**Problem description**
Each line below that holds the word "Connects" counts once; state the total number of such lines and nothing else.

**Collected data entries**
* * * * * * *
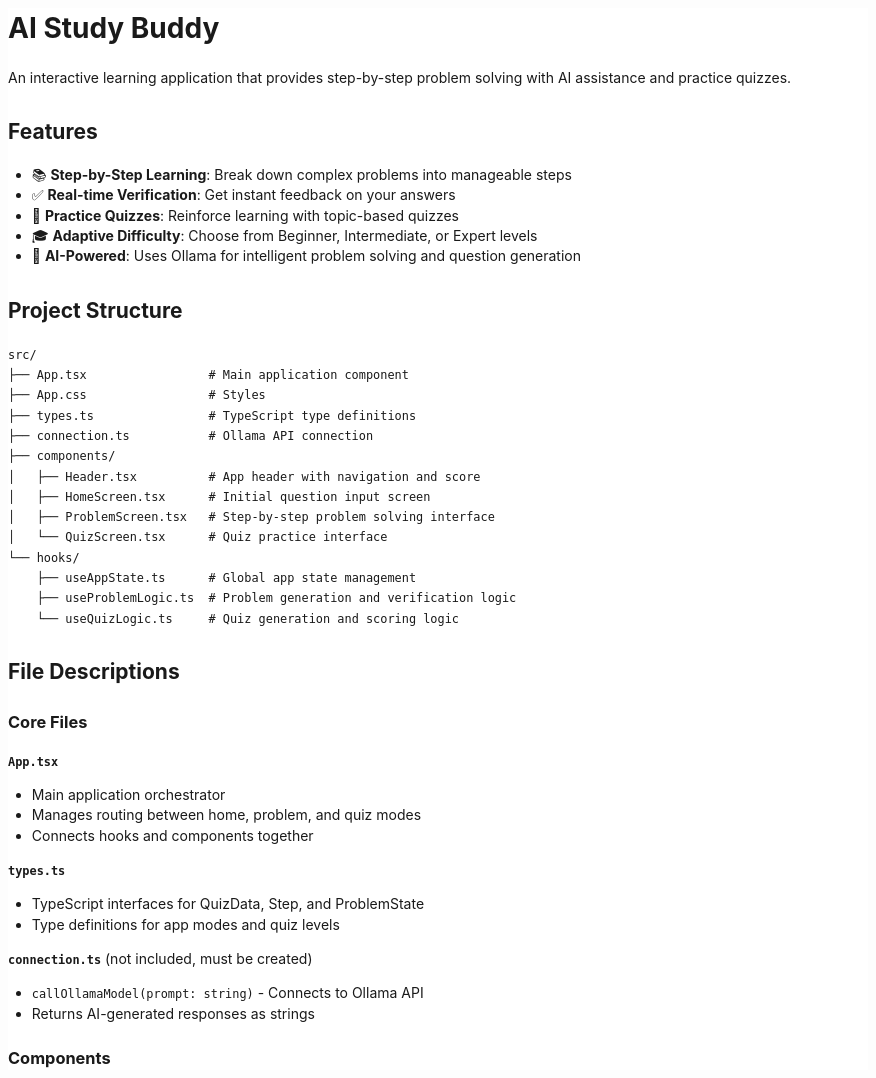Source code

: # AI Study Buddy

An interactive learning application that provides step-by-step problem solving with AI assistance and practice quizzes.

## Features

- 📚 **Step-by-Step Learning**: Break down complex problems into manageable steps
- ✅ **Real-time Verification**: Get instant feedback on your answers
- 🎯 **Practice Quizzes**: Reinforce learning with topic-based quizzes
- 🎓 **Adaptive Difficulty**: Choose from Beginner, Intermediate, or Expert levels
- 🤖 **AI-Powered**: Uses Ollama for intelligent problem solving and question generation

## Project Structure

```
src/
├── App.tsx                 # Main application component
├── App.css                 # Styles
├── types.ts                # TypeScript type definitions
├── connection.ts           # Ollama API connection
├── components/
│   ├── Header.tsx          # App header with navigation and score
│   ├── HomeScreen.tsx      # Initial question input screen
│   ├── ProblemScreen.tsx   # Step-by-step problem solving interface
│   └── QuizScreen.tsx      # Quiz practice interface
└── hooks/
    ├── useAppState.ts      # Global app state management
    ├── useProblemLogic.ts  # Problem generation and verification logic
    └── useQuizLogic.ts     # Quiz generation and scoring logic
```

## File Descriptions

### Core Files

**`App.tsx`**
- Main application orchestrator
- Manages routing between home, problem, and quiz modes
- Connects hooks and components together

**`types.ts`**
- TypeScript interfaces for QuizData, Step, and ProblemState
- Type definitions for app modes and quiz levels

**`connection.ts`** (not included, must be created)
- `callOllamaModel(prompt: string)` - Connects to Ollama API
- Returns AI-generated responses as strings

### Components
* * * * * * *
**Task result**
2